The portal vein anatomy is also crucial, although its variants were noted less frequently. In our patients, portal vein variants constituted 20% of important variants. The most common was trifurcation of the main portal vein (10% of the total important variants). The branching pattern of the left and right portal veins from the main portal vein is important for surgical planning. In trifurcation, the left portal vein and the anterior and posterior branches of right portal vein branch at the same location, creating a surgical problem because there is no segment of the portal vein onto which a clamp can be placed. The portal vein supply of segment VII (superior posterior) of the right lobe should also be evaluated. In most patients, the dorsal branches of segment VII supply the dorsalcranial area of the right lobe posterior relative to the right hepatic vein. The medial branches of segment VII arising near the porta hepatis are important in preoperative evaluation of tumors, but their importance in living donor liver transplantation in adults has not been shown [20]. In our study, we did not encounter anomalies in the segment VII or segment IV portal vein supply. The portal venules to segment IV have been shown to be important for collateral pathways, and knowledge of this anatomy has been found to have clinical importance [21].

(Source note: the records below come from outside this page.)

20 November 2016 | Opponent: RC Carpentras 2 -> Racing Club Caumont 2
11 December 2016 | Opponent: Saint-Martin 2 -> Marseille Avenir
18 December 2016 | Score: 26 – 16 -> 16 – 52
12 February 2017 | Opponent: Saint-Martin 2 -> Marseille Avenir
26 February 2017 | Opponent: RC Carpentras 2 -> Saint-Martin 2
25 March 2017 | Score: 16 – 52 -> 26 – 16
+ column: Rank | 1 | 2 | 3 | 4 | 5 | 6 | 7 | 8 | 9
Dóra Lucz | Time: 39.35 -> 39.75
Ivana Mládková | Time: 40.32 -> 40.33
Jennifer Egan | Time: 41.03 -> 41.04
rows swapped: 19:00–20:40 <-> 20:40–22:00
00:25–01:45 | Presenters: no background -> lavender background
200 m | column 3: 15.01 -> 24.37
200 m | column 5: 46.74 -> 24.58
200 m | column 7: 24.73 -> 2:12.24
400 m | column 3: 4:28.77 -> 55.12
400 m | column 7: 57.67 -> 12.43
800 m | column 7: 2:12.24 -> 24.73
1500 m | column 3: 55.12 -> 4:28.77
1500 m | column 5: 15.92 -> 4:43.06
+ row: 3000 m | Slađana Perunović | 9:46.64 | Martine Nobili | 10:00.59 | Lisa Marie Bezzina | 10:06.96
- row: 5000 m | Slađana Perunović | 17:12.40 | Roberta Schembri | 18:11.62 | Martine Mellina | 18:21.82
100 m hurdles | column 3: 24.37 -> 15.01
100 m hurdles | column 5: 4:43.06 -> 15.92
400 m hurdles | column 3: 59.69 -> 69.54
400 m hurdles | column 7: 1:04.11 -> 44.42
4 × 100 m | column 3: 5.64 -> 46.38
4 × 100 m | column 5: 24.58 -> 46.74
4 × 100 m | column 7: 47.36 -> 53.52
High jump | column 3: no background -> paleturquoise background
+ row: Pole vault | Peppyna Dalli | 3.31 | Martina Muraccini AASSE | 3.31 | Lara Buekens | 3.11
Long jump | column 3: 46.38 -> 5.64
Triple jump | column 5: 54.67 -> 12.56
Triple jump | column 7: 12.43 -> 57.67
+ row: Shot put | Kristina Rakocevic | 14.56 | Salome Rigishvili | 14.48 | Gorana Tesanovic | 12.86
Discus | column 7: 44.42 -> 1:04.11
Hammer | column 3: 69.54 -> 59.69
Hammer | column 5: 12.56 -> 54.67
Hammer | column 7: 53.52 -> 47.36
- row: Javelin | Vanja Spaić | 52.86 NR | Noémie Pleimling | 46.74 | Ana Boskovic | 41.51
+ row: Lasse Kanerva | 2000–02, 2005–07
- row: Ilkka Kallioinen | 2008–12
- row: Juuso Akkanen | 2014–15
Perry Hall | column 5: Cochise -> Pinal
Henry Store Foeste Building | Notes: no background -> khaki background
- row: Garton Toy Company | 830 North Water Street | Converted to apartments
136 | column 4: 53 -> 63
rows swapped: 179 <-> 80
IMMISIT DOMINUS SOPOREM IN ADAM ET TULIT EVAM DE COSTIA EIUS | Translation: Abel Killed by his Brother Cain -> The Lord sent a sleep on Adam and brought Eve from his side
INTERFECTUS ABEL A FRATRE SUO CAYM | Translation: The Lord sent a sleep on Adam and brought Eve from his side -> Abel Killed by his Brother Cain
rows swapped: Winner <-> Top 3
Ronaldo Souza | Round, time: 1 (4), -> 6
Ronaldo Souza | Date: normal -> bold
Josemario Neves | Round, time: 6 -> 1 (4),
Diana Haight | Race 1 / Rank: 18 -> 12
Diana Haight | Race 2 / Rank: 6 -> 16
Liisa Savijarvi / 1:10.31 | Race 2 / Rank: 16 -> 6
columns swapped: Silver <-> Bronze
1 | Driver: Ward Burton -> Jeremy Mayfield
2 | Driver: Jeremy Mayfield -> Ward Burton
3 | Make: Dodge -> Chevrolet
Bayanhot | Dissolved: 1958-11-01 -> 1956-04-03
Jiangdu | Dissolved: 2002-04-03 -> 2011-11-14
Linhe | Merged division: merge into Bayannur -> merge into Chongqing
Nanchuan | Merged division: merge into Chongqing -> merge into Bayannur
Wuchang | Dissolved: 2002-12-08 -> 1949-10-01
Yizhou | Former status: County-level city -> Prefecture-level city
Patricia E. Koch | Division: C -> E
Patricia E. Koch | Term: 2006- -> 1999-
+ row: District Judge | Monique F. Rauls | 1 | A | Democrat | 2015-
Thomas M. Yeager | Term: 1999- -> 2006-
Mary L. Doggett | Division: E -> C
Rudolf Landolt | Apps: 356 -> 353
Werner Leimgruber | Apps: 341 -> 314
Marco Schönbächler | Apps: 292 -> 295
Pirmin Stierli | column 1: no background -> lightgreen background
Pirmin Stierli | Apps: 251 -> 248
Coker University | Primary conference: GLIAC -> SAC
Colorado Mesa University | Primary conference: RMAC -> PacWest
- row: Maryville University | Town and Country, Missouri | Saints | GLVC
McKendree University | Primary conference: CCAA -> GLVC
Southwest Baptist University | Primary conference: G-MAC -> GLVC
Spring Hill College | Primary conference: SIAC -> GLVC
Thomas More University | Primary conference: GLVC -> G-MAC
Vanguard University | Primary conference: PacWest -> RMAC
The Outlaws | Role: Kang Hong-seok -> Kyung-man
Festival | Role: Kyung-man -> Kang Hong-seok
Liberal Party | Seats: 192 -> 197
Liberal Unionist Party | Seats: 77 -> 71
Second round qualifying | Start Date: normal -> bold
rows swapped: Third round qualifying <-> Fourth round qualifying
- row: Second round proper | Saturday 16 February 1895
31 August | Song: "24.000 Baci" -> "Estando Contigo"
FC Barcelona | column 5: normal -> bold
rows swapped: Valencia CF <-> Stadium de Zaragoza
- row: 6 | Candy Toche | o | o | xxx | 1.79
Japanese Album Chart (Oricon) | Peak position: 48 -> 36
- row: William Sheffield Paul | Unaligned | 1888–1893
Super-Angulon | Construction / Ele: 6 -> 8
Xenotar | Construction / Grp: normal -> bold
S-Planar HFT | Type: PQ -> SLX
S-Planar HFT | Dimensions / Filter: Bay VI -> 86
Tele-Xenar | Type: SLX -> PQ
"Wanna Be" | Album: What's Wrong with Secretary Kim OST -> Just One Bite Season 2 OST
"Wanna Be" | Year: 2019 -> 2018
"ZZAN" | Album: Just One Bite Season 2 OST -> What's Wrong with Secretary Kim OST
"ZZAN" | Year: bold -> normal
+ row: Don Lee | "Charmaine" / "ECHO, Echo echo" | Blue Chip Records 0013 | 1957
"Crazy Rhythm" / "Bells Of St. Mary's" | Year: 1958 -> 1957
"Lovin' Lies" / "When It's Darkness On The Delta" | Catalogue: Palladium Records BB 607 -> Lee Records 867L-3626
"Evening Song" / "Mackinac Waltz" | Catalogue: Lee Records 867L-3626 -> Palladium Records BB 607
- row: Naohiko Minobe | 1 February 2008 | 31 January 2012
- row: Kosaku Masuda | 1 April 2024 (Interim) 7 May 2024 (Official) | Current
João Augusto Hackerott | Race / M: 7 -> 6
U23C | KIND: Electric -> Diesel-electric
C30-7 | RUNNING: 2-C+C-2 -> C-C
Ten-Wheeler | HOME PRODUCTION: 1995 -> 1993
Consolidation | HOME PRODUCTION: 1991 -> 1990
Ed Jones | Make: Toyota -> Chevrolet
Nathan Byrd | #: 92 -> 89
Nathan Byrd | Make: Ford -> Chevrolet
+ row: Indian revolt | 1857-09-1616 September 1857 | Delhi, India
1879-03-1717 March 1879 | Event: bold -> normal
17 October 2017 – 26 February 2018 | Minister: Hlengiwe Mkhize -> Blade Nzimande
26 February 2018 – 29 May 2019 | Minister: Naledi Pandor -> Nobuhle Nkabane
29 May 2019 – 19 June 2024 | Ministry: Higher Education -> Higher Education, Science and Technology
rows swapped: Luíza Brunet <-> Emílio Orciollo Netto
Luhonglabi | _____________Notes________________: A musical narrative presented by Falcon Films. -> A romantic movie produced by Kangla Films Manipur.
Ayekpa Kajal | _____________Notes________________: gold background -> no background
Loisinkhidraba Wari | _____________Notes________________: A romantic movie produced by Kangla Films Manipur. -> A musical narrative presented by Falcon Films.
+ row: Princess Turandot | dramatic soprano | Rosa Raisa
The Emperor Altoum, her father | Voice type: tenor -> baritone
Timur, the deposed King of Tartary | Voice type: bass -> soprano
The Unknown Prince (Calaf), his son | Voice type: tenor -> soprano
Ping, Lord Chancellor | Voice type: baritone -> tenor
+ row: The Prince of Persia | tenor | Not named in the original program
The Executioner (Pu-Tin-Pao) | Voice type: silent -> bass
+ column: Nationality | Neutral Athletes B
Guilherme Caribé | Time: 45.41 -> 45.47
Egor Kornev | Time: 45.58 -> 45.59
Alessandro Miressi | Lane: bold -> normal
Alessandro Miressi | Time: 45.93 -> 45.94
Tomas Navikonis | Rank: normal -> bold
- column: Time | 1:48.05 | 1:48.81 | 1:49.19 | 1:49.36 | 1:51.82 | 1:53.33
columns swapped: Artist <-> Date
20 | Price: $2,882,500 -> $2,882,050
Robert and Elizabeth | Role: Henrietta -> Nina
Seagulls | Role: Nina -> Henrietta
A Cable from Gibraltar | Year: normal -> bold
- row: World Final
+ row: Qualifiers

Hepatic arterial vascular variants were seen in 49% of our patients, a finding similar to 45% reported in other studies [22, 23]. An important hepatic arterial variant is the supply to segment IV from the right hepatic artery. This variant affects a donor who requires a full arterial supply to the left lobe of the liver. Although Kostelic et al. [23] believe that 50% of the anomalous hepatic arterial configurations are technically incompatible or have potentially adverse effects on the outcome of the surgery; our liver transplantation team rarely excludes patients with such variants from being donors. However, knowledge of these variants is vital to the transplantation surgeon. Although certain variants are more crucial than others because they may produce different technical difficulties or challenges, all of the variants noted on CT are discussed with the surgeon.
We found the same or a similar vascular variant to be present in at least 10 of 50 pairs of genetically related candidates. However, the same or a similar variant was also seen in 11 of 50 unrelated donorrecipient pairs. The high incidence of variants likely accounts for their simultaneous occurrence in the pairs. Thus, if a vascular variant is noted in a recipient or a donor, it is sensible to thoroughly examine the other partner in the pair for a similar variant. The most common variant noted in related and unrelated pairs was an accessory inferior right hepatic vein.
In summary, MDCT angiography provides a complete evaluation of the liver as well as the hepatic vascular anatomy in adult living donor liver transplantation candidates. The occurrence of the conventional classic vascular anatomy is uncommon, and some form of important hepatic vascular variation is to be expected in most candidates. MDCT scans as well as maximum intensity projections and three-dimensional volume renderings accurately depict the vascular anatomy in a form that is helpful to the transplantation surgeon. Any of the noted vascular variants should be discussed with the liver transplantation team. Rarely are candidates excluded because of vascular anatomy, but the surgeon frequently alters surgical plans on the basis of CT data.